## [WORK INSTRUCTION]
Write the next part of the blog post below about arousal research and who makes the first move in courtship, picking up after its final sentence.

## [EXTRACTED TEXT]
A woman can exhibit the physical symptoms of sexual arousal and at the same time will not necessarily report sexual arousal. In contrast, when males exhibit physical symptoms of sexual arousal they also tend to self-report sexual arousal.
So implies the article discussing Dr. Chivers work and her burgeoning celebrity, see here. There is a salacious lead paragraph if you are feeling a little cool under the collar / panties.
There are so many problems with self-reporting in any kind of social scientific research — especially sexual research — that I can only hope it is the reporter garbling the research methodology and that the article doesn’t represent a totally accurate gloss of Dr. Chivers research and her conclusions. Let’s be honest, how many ladies out there are going to report in a research setting that “by golly those bonobo humping really are getting me hot.” So, as reported, I think the only conclusion that can be drawn from the research is the gloss I provide above — which is hardly shocking. Moreover, I have read on more than one occasion that some women use Viagra to increase sexual satisfaction.
(NB: there is no reason to believe even well-meaning reporters have a clue what the hell they are talking about when they write on any subject that isn’t a “bleeding-leading” story. The media like to blame their audiences for the simple-minded tenor of the news, but maybe just maybe the media aren’t bright enough (or, more charitably, don’t have enough time and resources) to present complex material in a fashion which is easily understandable and accurate. Credit crisis anyone?)
At any rate — this isn’t a media studies post! This is a battle (confusion) of the sexes post! And the conclusion with which I lead is sufficient for my purposes!
It has always been a long standing question for me and other nerdy males: why don’t the ladies take the lead in the courtship rituals of human primates?
The conclusion with which I began this post — to my mind — implies women should take the lead. Why? Well, when a man is physically aroused he is much more likely to admit to that arousal while a woman, when physically aroused, is much less likely to admit to it. So, it is fair to predict that men stand a much greater chance of getting shot down, while women stand a much greater chance of having their advances reciprocated. The conclusion is obvious, women should be more forthright in their advances. This is not the case. Any suggestions why?

Data entries
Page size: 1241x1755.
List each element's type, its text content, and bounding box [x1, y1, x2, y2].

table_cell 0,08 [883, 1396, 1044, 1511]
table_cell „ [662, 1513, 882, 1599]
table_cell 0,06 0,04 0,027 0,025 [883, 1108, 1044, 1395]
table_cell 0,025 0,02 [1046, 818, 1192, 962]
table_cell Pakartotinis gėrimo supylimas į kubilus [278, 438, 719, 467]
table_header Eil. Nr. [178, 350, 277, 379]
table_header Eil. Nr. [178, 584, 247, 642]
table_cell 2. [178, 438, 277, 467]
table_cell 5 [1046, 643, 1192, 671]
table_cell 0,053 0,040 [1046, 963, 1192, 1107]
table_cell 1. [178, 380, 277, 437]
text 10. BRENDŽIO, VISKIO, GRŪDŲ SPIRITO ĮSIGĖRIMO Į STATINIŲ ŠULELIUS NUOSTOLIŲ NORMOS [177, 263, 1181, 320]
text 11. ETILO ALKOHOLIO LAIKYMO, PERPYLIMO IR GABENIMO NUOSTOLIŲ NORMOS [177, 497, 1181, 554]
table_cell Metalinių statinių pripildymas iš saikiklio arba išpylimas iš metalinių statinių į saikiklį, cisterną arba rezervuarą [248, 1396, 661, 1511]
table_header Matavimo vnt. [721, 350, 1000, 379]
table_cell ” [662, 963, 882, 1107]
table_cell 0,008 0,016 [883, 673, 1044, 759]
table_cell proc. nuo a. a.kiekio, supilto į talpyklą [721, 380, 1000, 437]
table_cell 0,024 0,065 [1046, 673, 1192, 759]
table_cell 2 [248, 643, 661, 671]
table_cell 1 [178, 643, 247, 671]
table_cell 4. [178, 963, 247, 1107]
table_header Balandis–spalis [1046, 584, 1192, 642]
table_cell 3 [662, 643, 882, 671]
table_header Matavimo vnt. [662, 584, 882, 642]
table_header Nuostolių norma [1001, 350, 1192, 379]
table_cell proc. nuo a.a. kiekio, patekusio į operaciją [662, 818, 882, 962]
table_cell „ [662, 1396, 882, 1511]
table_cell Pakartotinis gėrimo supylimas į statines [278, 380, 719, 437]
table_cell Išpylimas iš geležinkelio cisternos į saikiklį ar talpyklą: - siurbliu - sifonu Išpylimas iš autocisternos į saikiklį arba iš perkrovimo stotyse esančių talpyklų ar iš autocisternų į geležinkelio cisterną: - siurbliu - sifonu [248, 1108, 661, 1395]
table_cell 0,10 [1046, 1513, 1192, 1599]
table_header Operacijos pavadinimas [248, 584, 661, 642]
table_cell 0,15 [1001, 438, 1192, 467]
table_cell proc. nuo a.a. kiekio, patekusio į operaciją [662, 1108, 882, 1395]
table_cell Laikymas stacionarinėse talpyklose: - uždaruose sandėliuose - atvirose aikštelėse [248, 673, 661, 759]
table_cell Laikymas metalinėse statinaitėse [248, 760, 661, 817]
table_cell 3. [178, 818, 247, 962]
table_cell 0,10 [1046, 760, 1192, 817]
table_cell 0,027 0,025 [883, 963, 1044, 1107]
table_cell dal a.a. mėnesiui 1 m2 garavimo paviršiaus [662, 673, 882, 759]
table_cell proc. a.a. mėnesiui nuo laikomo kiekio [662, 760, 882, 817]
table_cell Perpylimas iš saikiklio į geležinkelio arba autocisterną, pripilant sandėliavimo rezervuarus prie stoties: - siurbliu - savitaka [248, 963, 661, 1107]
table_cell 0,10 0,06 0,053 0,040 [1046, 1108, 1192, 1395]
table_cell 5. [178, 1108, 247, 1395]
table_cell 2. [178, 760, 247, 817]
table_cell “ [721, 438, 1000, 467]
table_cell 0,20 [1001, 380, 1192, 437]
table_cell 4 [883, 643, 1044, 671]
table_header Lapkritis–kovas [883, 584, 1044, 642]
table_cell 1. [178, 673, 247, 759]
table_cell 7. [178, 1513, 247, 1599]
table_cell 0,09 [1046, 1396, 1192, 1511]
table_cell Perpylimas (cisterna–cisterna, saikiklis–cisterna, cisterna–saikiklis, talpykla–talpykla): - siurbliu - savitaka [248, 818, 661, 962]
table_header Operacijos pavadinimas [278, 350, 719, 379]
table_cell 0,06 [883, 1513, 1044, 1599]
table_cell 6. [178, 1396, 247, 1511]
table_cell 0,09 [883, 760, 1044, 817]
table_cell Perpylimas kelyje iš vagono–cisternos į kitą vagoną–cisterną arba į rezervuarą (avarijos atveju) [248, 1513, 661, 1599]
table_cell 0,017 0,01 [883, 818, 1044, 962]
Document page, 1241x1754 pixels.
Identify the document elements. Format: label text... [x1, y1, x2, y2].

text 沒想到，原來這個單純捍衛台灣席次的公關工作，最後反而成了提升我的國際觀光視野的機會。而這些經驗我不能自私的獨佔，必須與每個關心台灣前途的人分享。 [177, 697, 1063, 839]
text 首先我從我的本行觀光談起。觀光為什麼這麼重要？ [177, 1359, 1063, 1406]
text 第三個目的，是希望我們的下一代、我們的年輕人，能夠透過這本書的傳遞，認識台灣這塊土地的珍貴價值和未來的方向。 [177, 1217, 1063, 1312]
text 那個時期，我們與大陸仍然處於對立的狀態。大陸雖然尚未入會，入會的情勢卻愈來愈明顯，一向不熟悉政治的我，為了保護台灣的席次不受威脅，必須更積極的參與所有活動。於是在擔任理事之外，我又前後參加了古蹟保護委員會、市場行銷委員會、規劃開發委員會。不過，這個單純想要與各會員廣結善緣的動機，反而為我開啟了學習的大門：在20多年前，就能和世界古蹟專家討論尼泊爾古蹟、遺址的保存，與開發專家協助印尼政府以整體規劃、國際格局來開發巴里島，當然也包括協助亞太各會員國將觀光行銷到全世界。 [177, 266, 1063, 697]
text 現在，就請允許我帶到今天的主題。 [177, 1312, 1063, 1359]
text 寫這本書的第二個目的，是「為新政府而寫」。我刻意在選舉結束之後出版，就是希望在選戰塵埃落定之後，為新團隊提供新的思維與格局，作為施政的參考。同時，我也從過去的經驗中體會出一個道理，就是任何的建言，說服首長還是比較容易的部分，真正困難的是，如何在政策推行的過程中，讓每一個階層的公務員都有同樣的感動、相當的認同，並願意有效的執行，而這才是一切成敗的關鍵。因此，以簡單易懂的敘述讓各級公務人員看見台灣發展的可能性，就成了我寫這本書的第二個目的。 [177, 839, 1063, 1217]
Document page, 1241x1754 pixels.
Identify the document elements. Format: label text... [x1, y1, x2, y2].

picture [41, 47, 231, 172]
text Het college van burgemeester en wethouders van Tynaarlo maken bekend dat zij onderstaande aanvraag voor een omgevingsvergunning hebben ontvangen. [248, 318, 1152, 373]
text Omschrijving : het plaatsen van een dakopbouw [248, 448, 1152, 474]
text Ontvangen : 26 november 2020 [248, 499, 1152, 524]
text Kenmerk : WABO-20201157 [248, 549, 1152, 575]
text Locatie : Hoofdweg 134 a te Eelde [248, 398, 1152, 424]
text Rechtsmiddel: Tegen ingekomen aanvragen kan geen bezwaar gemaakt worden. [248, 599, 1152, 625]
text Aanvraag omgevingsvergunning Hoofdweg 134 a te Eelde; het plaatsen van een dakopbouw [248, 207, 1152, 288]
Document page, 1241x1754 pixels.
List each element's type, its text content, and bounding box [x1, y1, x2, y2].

## [EXERCISE RESULT]
A couple of quick caveats: my point is not to say that a woman should make “the first move” where this is thought to be the first kiss or whatever. My point is: women should seek out the kind of mates they want and then flirt with them remorselessly until she realizes she is not interested in him or vice versa. Moreover, in this framing of the question, she could even play hard to get with the sexual goodies. I for one have no problem with a woman who is clearly into me also playing a waiting game on the physical side of things — it can even be fun. But a woman acting cool, aloof, and / or argumentative is about as much of a turn on / fun as hanging out with any cool, aloof, argumentative person normally is. In other words, it ain’t.
Now one possible explanation comes to mind: Maybe, I’m just not high enough up on the males-status pole to get this kind of attention. It exists, just not for me and my male peers. But almost all of my female friends seem to prefer the waiting game — being selected instead of selecting and I think it fair to say that more women choose from the men who present themselves rather than present themselves to mates she regards as ideal. Paradoxically — or to my mind anyway — the only time my female friends are quite forward in when they are looking for something non-committal. What is it about the search for a serious relationship that causes women to be much more passive? Or is all this just a false stereotype?
I also can’t help but note that early-on, out on the playground, it was the girls who chased the boys. Why does that change?